One of the set-up steps allows you to scan for OTA signals - this will pick up channels with a signal strong enough to register. Once the set-up is successfully run, those additional OTA stations should be listed in the program guide along with the satellite channels. For mine, the SD locals from D* are 2, 4, 5, 9, 11 etc. The OTA Digital HD locals are 2-1, 4-1, 5-1, 9-1, 11-1 and a few have subchannels such as 9-2 and 11-2.

To tune to those channels you press, for example, 9 then the skip forward button -| for the dash, then 1 to get 9-1. That's really the only difference than the "normal" channel numbers. All the rest of the functions (programming season passes, etc) work the same as everything else. No switches of any kind or anything like that - it's all internal by the HR10-250 unit. Almost seamless.


----------



## Herdfan (Mar 18, 2006)

scubaduba said:


> A large outdoor roof mounted antenae is out of the question for me due to neighborhood association rules. A satellite dish is all I can get away with.


You can "get away" with whatever antenna you need to receive the stations in your area. The FCC says so and they trump the Association Rules.

http://www.fcc.gov/mb/facts/otard.html

Now with that said, you may not want to put some huge antenna on your house even if you can, so you have a couple of options. First check www.antennaweb.org and plug in your address and zip. It will tell you what stations are in your area and how far away they are. Many people can get good reception with indoor antenna such as the Silver Sensor.

I am using a large CM 4228, but it is located in my attic. I am 4 and 16 miles from the towers and get reception just fine even on a lower powered UHF 47 16 miles away.


----------



## wilbur_the_goose (Aug 16, 2006)

TiVo is the best of breed. Best PVR in the world


----------



## scubaduba (Sep 14, 2006)

Ok. At antennaweb.com 3 of the local HD's are yellow and another is red.
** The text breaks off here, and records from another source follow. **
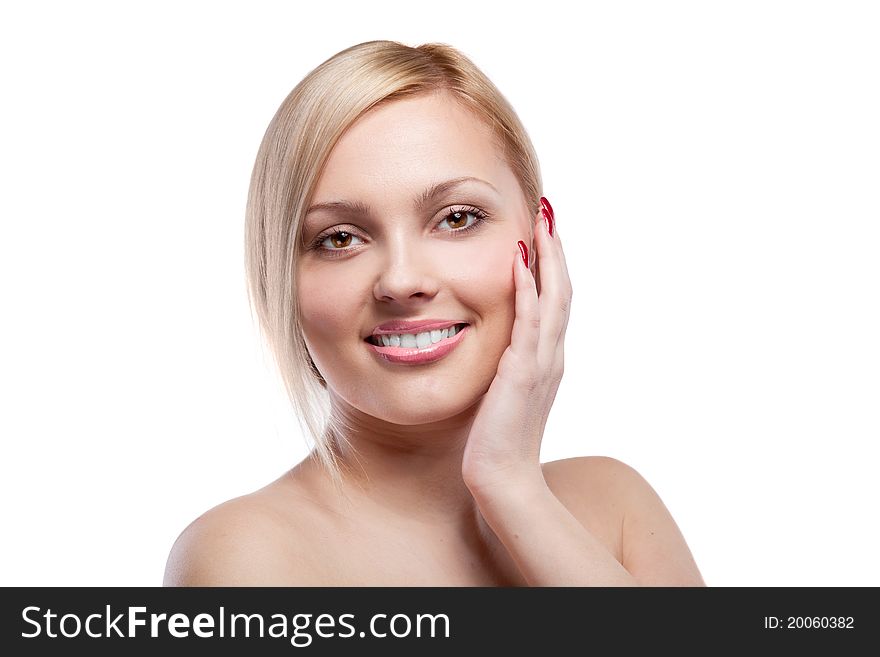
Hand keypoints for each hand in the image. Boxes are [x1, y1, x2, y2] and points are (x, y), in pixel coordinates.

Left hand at [461, 197, 572, 494]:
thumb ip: (509, 368)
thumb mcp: (506, 395)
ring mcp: (541, 363)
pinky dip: (529, 288)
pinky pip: (529, 321)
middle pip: (562, 290)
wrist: (502, 479)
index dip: (552, 265)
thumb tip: (500, 349)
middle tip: (548, 210)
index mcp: (547, 359)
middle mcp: (551, 356)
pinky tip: (520, 259)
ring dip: (548, 256)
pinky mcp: (522, 373)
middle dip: (555, 248)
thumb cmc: (498, 441)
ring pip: (554, 298)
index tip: (542, 231)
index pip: (555, 301)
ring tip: (542, 219)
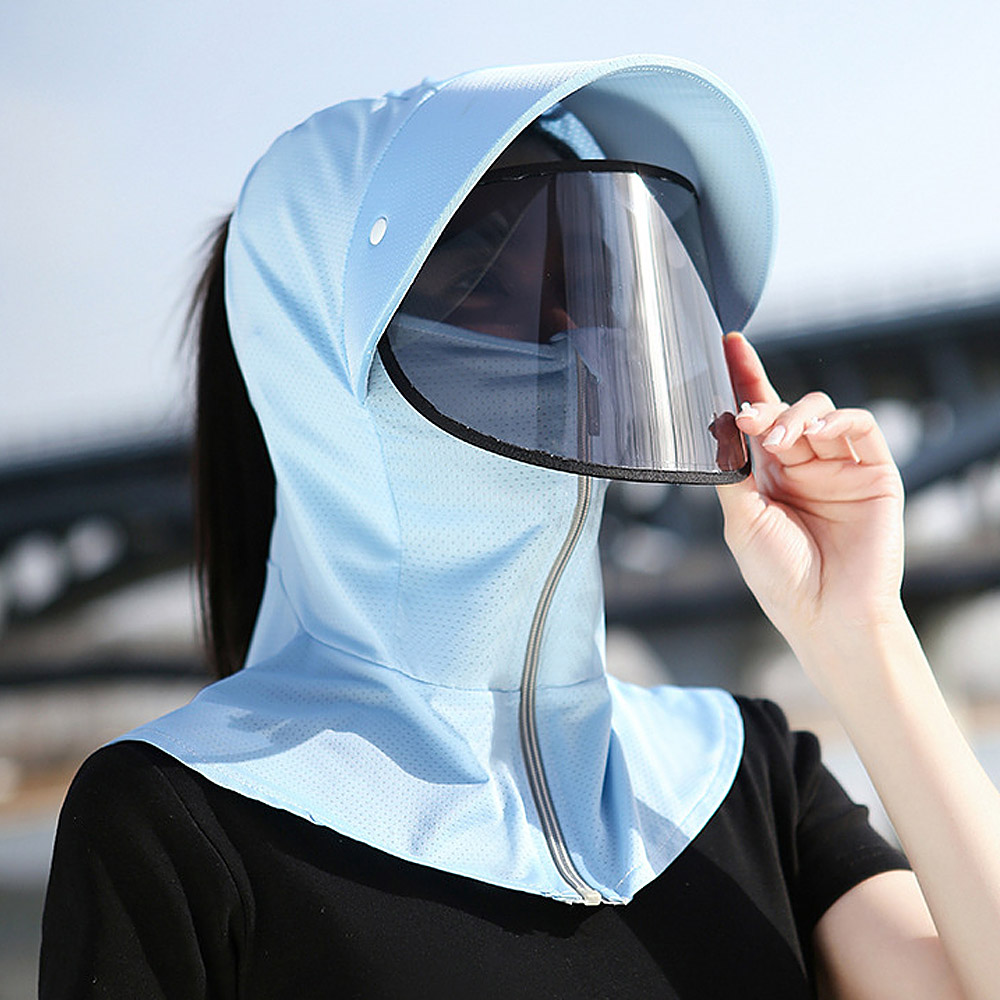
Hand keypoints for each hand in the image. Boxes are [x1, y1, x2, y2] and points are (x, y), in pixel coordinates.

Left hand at [716, 333, 905, 657]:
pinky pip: (859, 427)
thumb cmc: (780, 576)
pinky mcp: (873, 471)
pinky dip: (838, 420)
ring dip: (794, 416)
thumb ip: (732, 470)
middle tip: (746, 415)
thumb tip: (715, 425)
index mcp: (766, 476)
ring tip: (777, 441)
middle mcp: (801, 465)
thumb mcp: (741, 520)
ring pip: (818, 412)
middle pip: (783, 408)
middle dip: (762, 402)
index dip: (743, 379)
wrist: (826, 615)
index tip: (727, 346)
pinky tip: (815, 432)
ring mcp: (838, 466)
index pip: (754, 417)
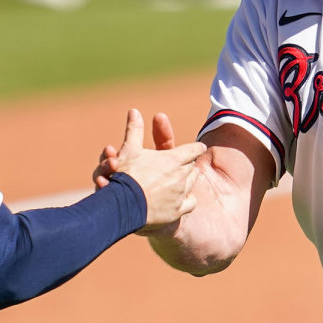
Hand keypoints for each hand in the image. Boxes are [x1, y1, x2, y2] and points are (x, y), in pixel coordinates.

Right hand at [98, 110, 203, 227]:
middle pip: (191, 167)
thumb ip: (135, 130)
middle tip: (183, 164)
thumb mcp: (129, 149)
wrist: (124, 204)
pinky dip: (188, 200)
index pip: (193, 150)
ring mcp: (180, 194)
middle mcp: (181, 176)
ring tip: (182, 179)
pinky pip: (191, 203)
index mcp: (173, 159)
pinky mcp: (177, 211)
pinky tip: (183, 199)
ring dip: (188, 179)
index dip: (195, 148)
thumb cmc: (126, 175)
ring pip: (192, 183)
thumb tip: (134, 110)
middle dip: (187, 164)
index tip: (199, 148)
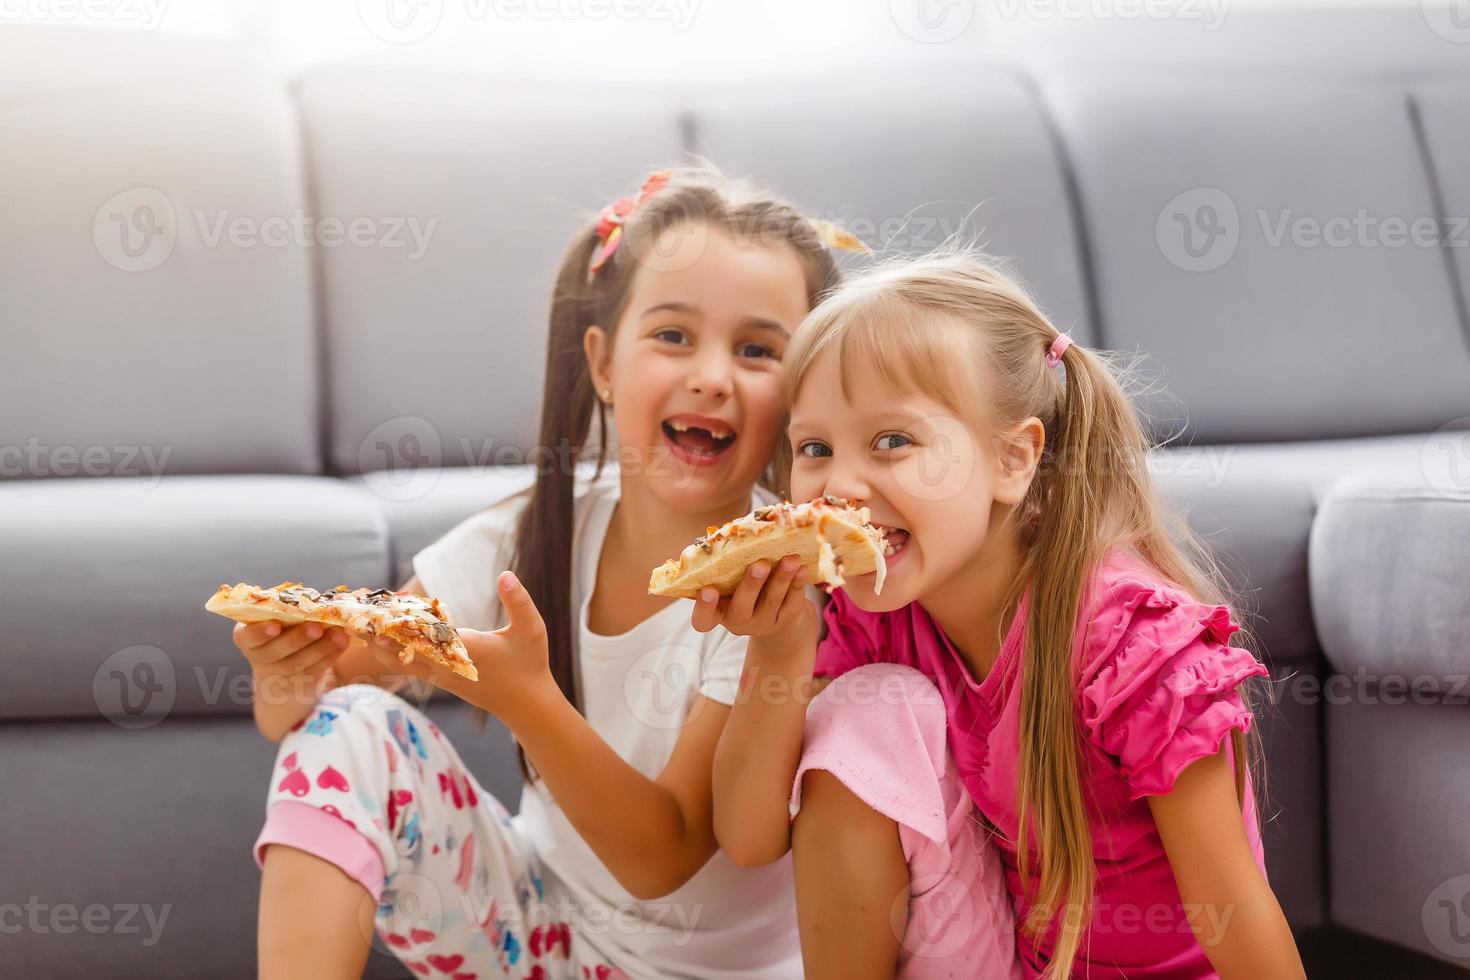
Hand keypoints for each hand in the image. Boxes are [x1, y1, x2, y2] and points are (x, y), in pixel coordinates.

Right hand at [233, 620, 350, 680]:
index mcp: (246, 637)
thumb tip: (328, 599)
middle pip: (275, 652)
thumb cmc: (283, 630)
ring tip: (339, 634)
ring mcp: (277, 675)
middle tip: (316, 627)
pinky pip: (315, 670)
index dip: (259, 632)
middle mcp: (258, 658)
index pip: (247, 637)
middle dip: (297, 639)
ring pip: (298, 663)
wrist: (284, 668)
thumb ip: (291, 609)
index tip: (275, 625)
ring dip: (321, 647)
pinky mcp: (298, 684)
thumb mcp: (278, 618)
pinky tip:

Is that good or bad?


----------



## litzdog911 (Jun 23, 2004)

scubaduba said:


> Ok. At antennaweb.com 3 of the local HD's are yellow and another is red. Is that good or bad?


It's not a question of "good" or "bad" .... just means that some stations will require a bigger (higher gain) antenna that others. That's what the antenna color coding is all about.

Your best antenna resource is actually the "Local HDTV Reception Forum" at http://www.avsforum.com. Find your nearest city in that Forum and you can ask folks in your neighborhood what antennas work well for them.


----------